• Items listed in a dataset:
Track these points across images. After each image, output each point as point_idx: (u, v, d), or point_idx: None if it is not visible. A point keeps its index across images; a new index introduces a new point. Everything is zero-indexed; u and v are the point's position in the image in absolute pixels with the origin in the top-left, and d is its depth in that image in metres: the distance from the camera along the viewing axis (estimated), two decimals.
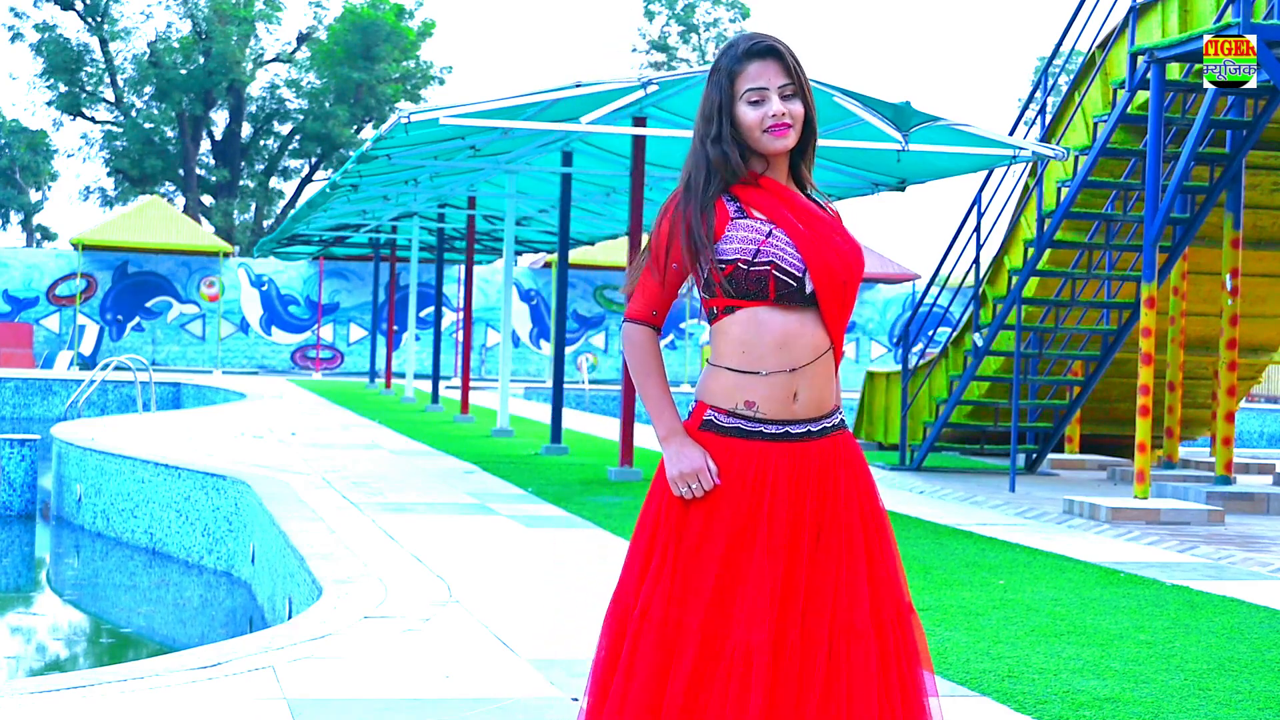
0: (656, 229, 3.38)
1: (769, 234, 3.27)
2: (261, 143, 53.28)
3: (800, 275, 3.27)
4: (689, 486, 3.25)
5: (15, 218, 57.32)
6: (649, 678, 3.23)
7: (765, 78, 3.31)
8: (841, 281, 3.30)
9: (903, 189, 15.38)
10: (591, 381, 35.94)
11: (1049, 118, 15.44)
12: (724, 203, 3.32)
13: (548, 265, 39.83)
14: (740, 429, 3.28)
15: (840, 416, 3.38)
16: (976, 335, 14.91)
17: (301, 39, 52.65)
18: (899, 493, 12.86)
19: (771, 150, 3.32)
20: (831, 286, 3.28)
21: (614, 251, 37.83)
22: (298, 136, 52.45)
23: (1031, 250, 14.07)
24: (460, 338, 36.21)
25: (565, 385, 21.23)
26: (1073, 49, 15.18)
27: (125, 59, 51.16)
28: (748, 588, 3.22)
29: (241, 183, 52.75)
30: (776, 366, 3.27)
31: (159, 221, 37.87)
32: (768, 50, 3.32)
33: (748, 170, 3.35)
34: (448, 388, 30.11)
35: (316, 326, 37.91)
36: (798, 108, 3.33)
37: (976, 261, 15.04)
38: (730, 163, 3.32)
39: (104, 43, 50.31)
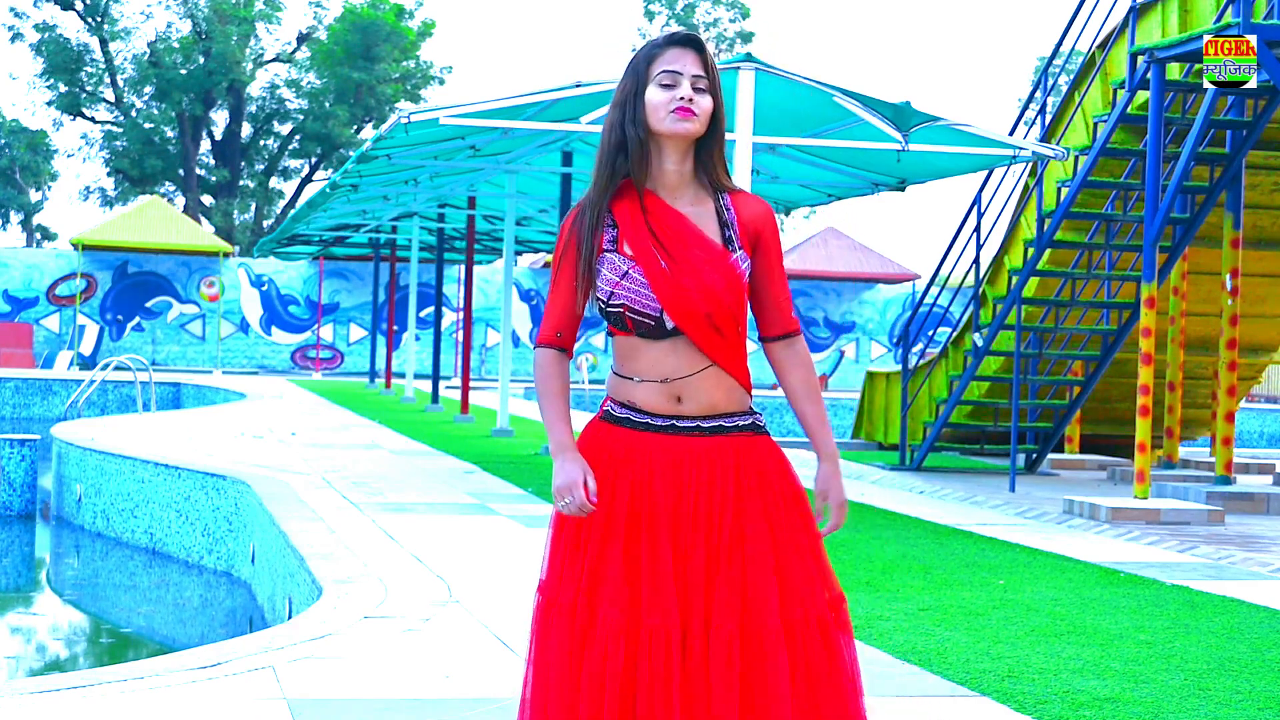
0: (556, 249, 3.43)
1: (625, 274, 3.33)
2: (261, 143, 53.27)
3: (657, 315, 3.33)
4: (563, 501, 3.33)
5: (15, 218, 57.30)
6: (567, 665, 3.29)
7: (681, 64, 3.36)
8: (704, 314, 3.32)
9: (903, 189, 15.38)
10: (591, 381, 35.95)
11: (1049, 118, 15.44)
12: (606, 229, 3.37)
13: (547, 265, 39.84)
14: (629, 419, 3.39)
15: (750, 420, 3.40)
16: (976, 335, 14.91)
17: (301, 39, 52.63)
18: (899, 493, 12.87)
19: (673, 132, 3.34)
20: (692, 321, 3.32)
21: None
22: (298, 136, 52.43)
23: (1031, 250, 14.06)
24: (460, 338, 36.21)
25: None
26: (1073, 49, 15.18)
27: (125, 59, 51.15)
28: (646, 571, 3.29)
29: (241, 183, 52.74)
30: (650, 377, 3.36)
31: (159, 221, 37.85)
32: (687, 40, 3.38)
33: (638, 168, 3.36)
34: (448, 388, 30.10)
35: (316, 326, 37.92)
36: (707, 101, 3.37)
37: (976, 261, 15.04)
38: (643, 148, 3.35)
39: (104, 43, 50.29)
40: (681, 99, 3.33)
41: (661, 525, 3.31)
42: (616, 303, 3.33)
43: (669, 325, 3.32)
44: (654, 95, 3.35)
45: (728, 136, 3.49)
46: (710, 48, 3.40)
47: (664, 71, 3.35)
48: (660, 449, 3.35)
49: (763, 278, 3.43)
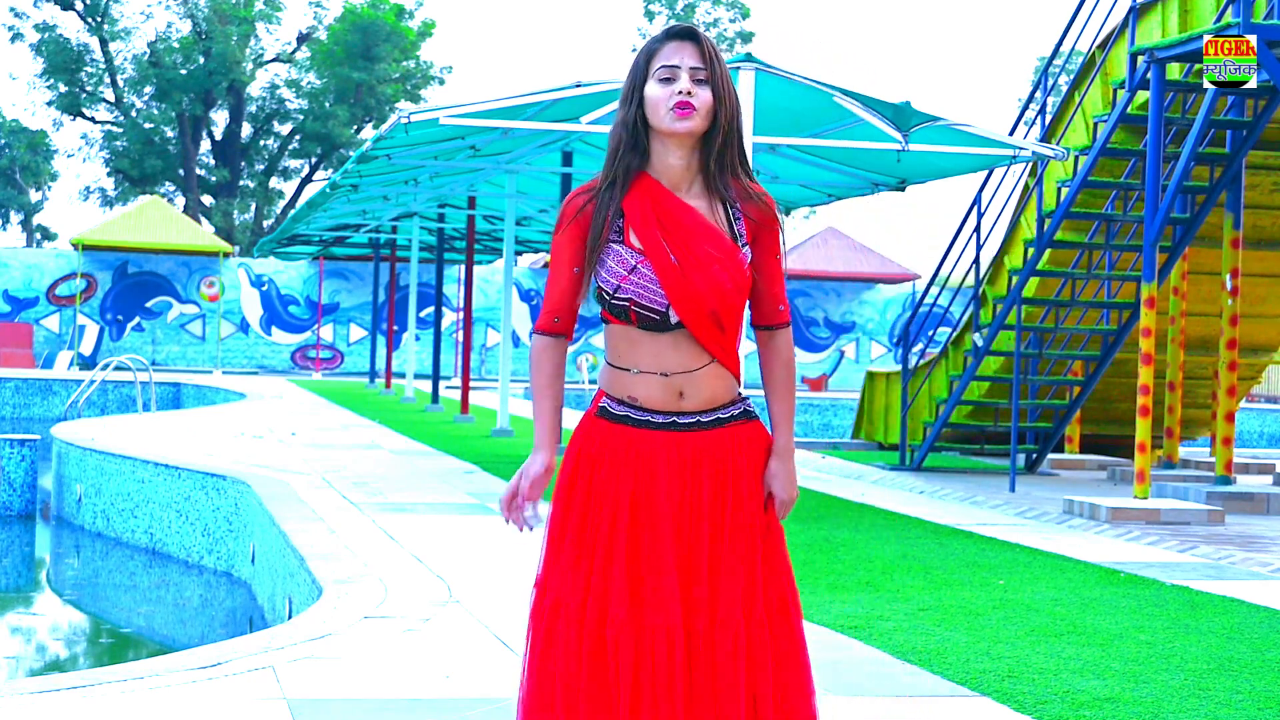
0: (556, 230, 3.41)
1: (633, 269, 3.31)
2: (261, 143, 53.26)
3: (663, 310, 3.31)
4: (513, 495, 3.48)
5: (15, 218, 57.31)
6: (575, 667, 3.29)
7: (679, 57, 3.32)
8: (709, 311, 3.31)
9: (903, 189, 15.38)
10: (591, 381, 35.94)
11: (1049, 118, 15.44)
12: (611, 219, 3.34)
13: (547, 265, 39.80)
14: (629, 417, 3.38)
15: (743, 407, 3.42)
16: (976, 335, 14.91)
17: (301, 39, 52.62)
18: (899, 493, 12.86)
19: (671, 130, 3.31)
20: (698, 317, 3.31)
21: None
22: (298, 136, 52.42)
23: (1031, 250, 14.06)
24: (460, 338, 36.20)
25: (565, 385, 21.22)
26: (1073, 49, 15.18)
27: (125, 59, 51.14)
28: (651, 570, 3.30)
29: (241, 183, 52.73)
30: (650, 369, 3.35)
31: (159, 221, 37.83)
32: (685, 32, 3.35)
33: (646, 163, 3.35)
34: (448, 388, 30.10)
35: (316, 326, 37.91)
36: (707, 94, 3.32)
37: (976, 261, 15.04)
38: (648, 144, 3.33)
39: (104, 43, 50.28)
40: (680, 93, 3.29)
41: (666, 524, 3.32)
42: (623, 297, 3.31)
43: (673, 320, 3.31)
44: (653, 91, 3.32)
45: None
46: (709, 38, 3.37)
47: (662, 66, 3.32)
48: (663, 447, 3.35)
49: (759, 268, 3.41)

• The problem: Each entry above should be written out again exactly, without its pictures.

• Result of the task:
Track these points across images. After each image, output each point as point_idx: (u, v, d), or point_idx: None if it is not visible. A point keeps its index across images; a new index introduces a new point. Everything is zero-indexed; u and v are the point's position in the image in absolute pixels with the origin in the top-left, and d is its depth in that image in metres: the distance from the camera along the viewing axis (estimated), two decimals.
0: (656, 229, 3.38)
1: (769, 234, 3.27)
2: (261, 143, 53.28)
3: (800, 275, 3.27)
4: (689, 486, 3.25)
5: (15, 218, 57.32)
6: (649, 678, 3.23)
7: (765, 78, 3.31)
8: (841, 281, 3.30)
9: (903, 189, 15.38)
10: (591, 381, 35.94)
11: (1049, 118, 15.44)
12: (724, 203, 3.32)
13: (548, 265, 39.83)
14: (740, 429, 3.28)
15: (840, 416, 3.38)
16: (976, 335, 14.91)
17: (301, 39, 52.65)
18: (899, 493, 12.86)
19: (771, 150, 3.32)
20: (831, 286, 3.28)
21: (614, 251, 37.83)
22: (298, 136, 52.45)
23: (1031, 250, 14.07)
24: (460, 338, 36.21)
25: (565, 385, 21.23)
26: (1073, 49, 15.18)
27: (125, 59, 51.16)
28: (748, 588, 3.22)
29: (241, 183, 52.75)
30: (776, 366, 3.27)
31: (159, 221, 37.87)
32: (768, 50, 3.32)
33: (748, 170, 3.35)
34: (448, 388, 30.11)
35: (316, 326, 37.91)
36: (798, 108, 3.33)
37: (976, 261, 15.04)
38: (730, 163, 3.32)
39: (104, 43, 50.31)
0: (556, 249, 3.43)
1: (625, 274, 3.33)
2: (261, 143, 53.27)
3: (657, 315, 3.33)
4: (563, 501, 3.33)
5: (15, 218, 57.30)
6: (567, 665, 3.29)
7: (681, 64, 3.36)
8: (704, 314, 3.32)
9: (903, 189, 15.38)
10: (591, 381, 35.95)
11: (1049, 118, 15.44)
12: (606, 229, 3.37)
13: (547, 265, 39.84)
14: (629, 419, 3.39)
15: (750, 420, 3.40)
16: (976, 335, 14.91)
17: (301, 39, 52.63)
18: (899, 493, 12.87)
19: (673, 132, 3.34)
20: (692, 321, 3.32)
21: None
22: (298, 136, 52.43)
23: (1031, 250, 14.06)
24: (460, 338, 36.21)
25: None
26: (1073, 49, 15.18)
27: (125, 59, 51.15)
28: (646, 571, 3.29)
29: (241, 183, 52.74)
30: (650, 377, 3.36)
31: (159, 221, 37.85)
32: (687, 40, 3.38)
33: (638, 168, 3.36)
34: (448, 388, 30.10)
35: (316, 326, 37.92)
36: (707, 101, 3.37)
37: (976, 261, 15.04)
38: (643, 148, 3.35)
39: (104, 43, 50.29)
40: (681, 99, 3.33)
41: (661, 525, 3.31)
42: (616, 303, 3.33)
43: (669, 325, 3.32)
44: (654, 95, 3.35)
45: (728, 136, 3.49)
46: (710, 48, 3.40)
47: (664, 71, 3.35)
48: (660, 449, 3.35)
49: (763, 278, 3.43)
0: (556, 230, 3.41)
1: (633, 269, 3.31)
2: (261, 143, 53.26)
3: (663, 310, 3.31)
4: (513, 495, 3.48)
5: (15, 218, 57.31)
6: (575, 667, 3.29)
7: (679, 57, 3.32)
8: (709, 311, 3.31)
9: (903, 189, 15.38)
10: (591, 381, 35.94)
11: (1049, 118, 15.44)
12: (611, 219, 3.34)
13: (547, 265, 39.80)
14: (629, 417, 3.38)
15: (743, 407, 3.42)
16: (976, 335, 14.91)
17: (301, 39, 52.62)
18: (899, 493, 12.86)
19: (671, 130, 3.31)
20: (698, 317, 3.31)
21: None
22: (298, 136, 52.42)
23: (1031, 250, 14.06)
24: (460, 338, 36.20)
25: (565, 385, 21.22)
26: (1073, 49, 15.18)
27: (125, 59, 51.14)
28: (651, 570, 3.30)
29: (241, 183, 52.73)
30: (650, 369, 3.35)
31: (159, 221, 37.83)
32: (685, 32, 3.35)
33: (646, 163, 3.35)
34: (448, 388, 30.10)
35: (316, 326, 37.91)
36: (707, 94, 3.32)
37: (976, 261, 15.04)
38: (648, 144, 3.33)
39: (104, 43, 50.28)
40: (680, 93, 3.29)
41: (666, 524, 3.32)
42: (623, 297, 3.31)
43: (673, 320, 3.31)
44: (653, 91, 3.32)
45: None
46: (709, 38, 3.37)
47: (662, 66, 3.32)
48: (663, 447, 3.35)
49: (759, 268, 3.41)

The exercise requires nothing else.